Question

An attacker has been compromising banking institution targets across a regional area. The Chief Information Security Officer (CISO) at a local bank wants to detect and prevent an attack before the bank becomes a victim.

Which of the following actions should the CISO take?

A. Utilize cloud-based threat analytics to identify anomalous behavior in the company's B2B and vendor traffic
B. Purchase a CASB solution to identify and control access to cloud-based applications and services and integrate them with on-premises legacy security monitoring
C. Instruct a security engineer to configure the IDS to consume threat intelligence feeds from an information-sharing association in the banking sector
D. Attend and present at the regional banking association lobbying group meetings each month and facilitate a discussion on the topic

Answer 1

The answer is option B. The CISO should utilize cloud-based threat analytics, purchase a CASB solution, and configure the IDS to consume threat intelligence feeds.

Step-by-step explanation:

The Chief Information Security Officer (CISO) at a local bank should take the following action:

Utilize cloud-based threat analytics to identify anomalous behavior in the company's B2B and vendor traffic. This will help detect any unusual activity that could indicate a potential attack.

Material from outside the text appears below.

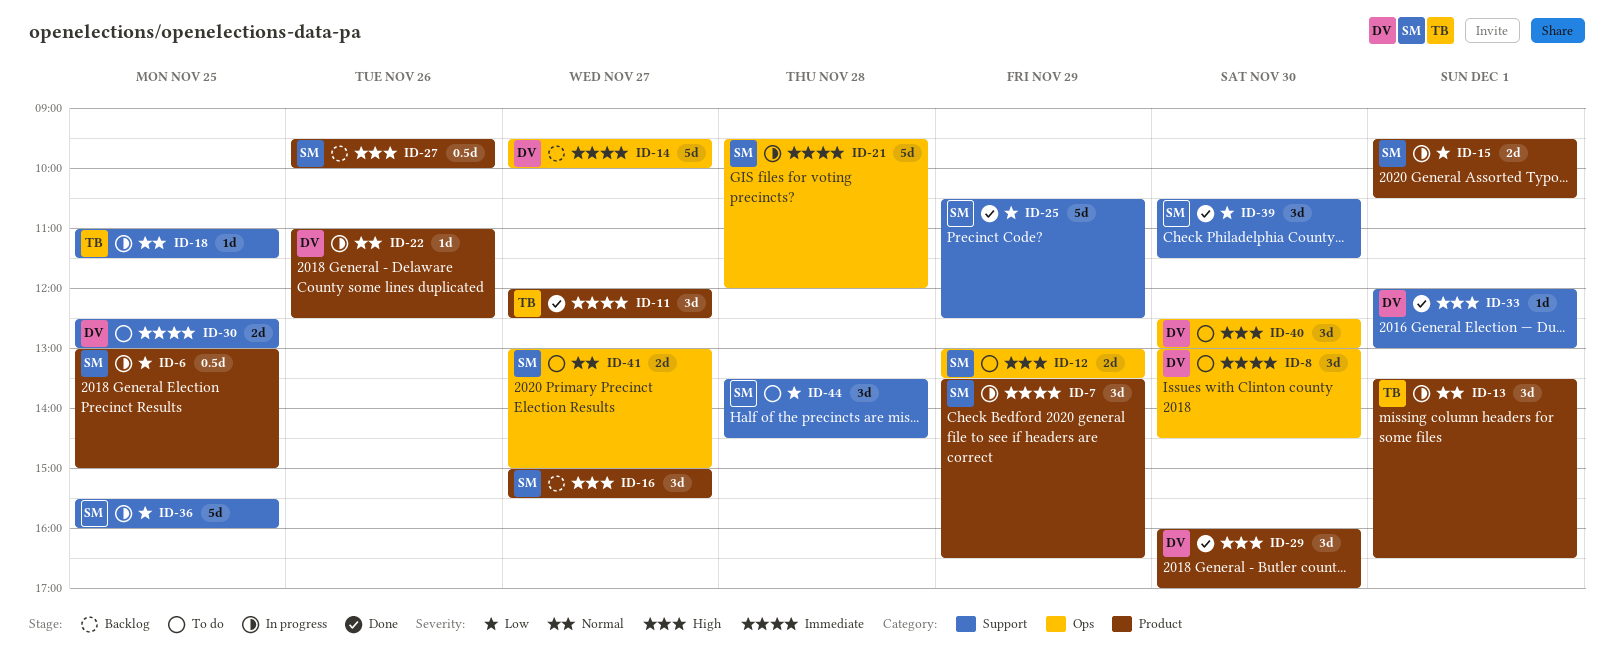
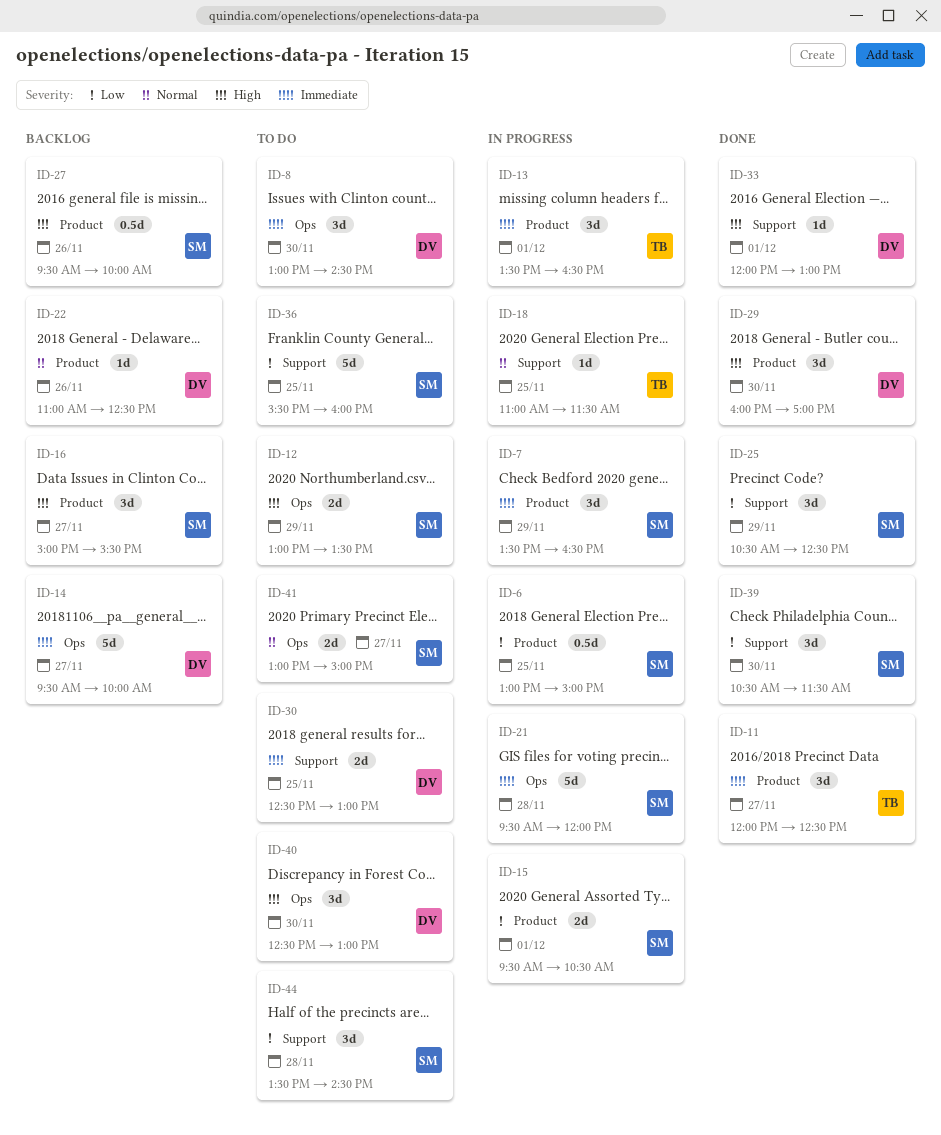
ID-13, priority: Normal -> Immediate
ID-22, status: In progress -> Backlog
ID-25, estimate: 5d -> 3d
ID-36, status: In progress -> To do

Purchase a CASB (Cloud Access Security Broker) solution to identify and control access to cloud-based applications and services, and integrate them with on-premises legacy security monitoring. This will provide visibility and control over cloud services, reducing the risk of a successful attack.

Instruct a security engineer to configure the IDS (Intrusion Detection System) to consume threat intelligence feeds from an information-sharing association in the banking sector. This will ensure the IDS is up-to-date with the latest known threats and can detect and prevent attacks effectively.